• [Task]:
Retype the lines from the one containing "Is it true that Este is 13% of the pie?" through the one containing "Is there a majority slice in this chart?", keeping each line identical.
[Records for the exercise — start]
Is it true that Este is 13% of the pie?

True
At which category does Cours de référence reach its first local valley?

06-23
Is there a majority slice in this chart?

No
[Records for the exercise — finish]
[Records for the exercise — start]
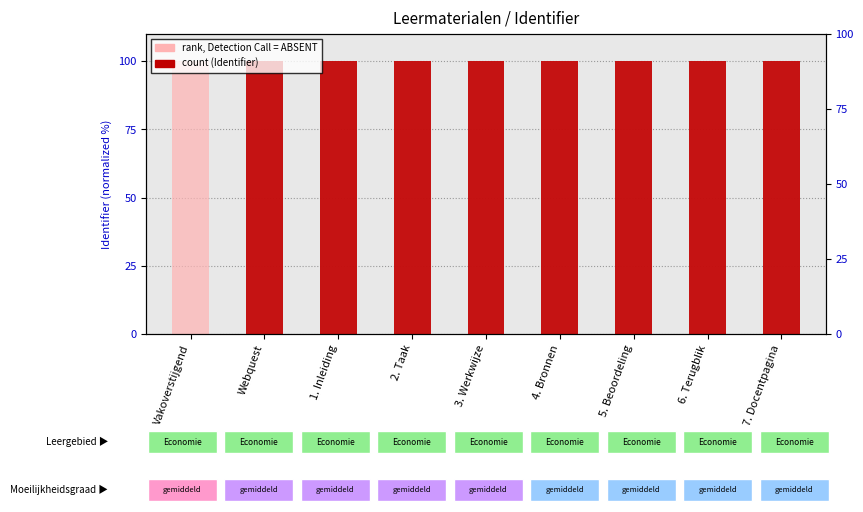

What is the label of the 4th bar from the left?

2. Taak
[Records for the exercise — finish]
• [Task result]:
Is it true that Este is 13% of the pie?

True
At which category does Cours de référence reach its first local valley?

06-23
Is there a majority slice in this chart?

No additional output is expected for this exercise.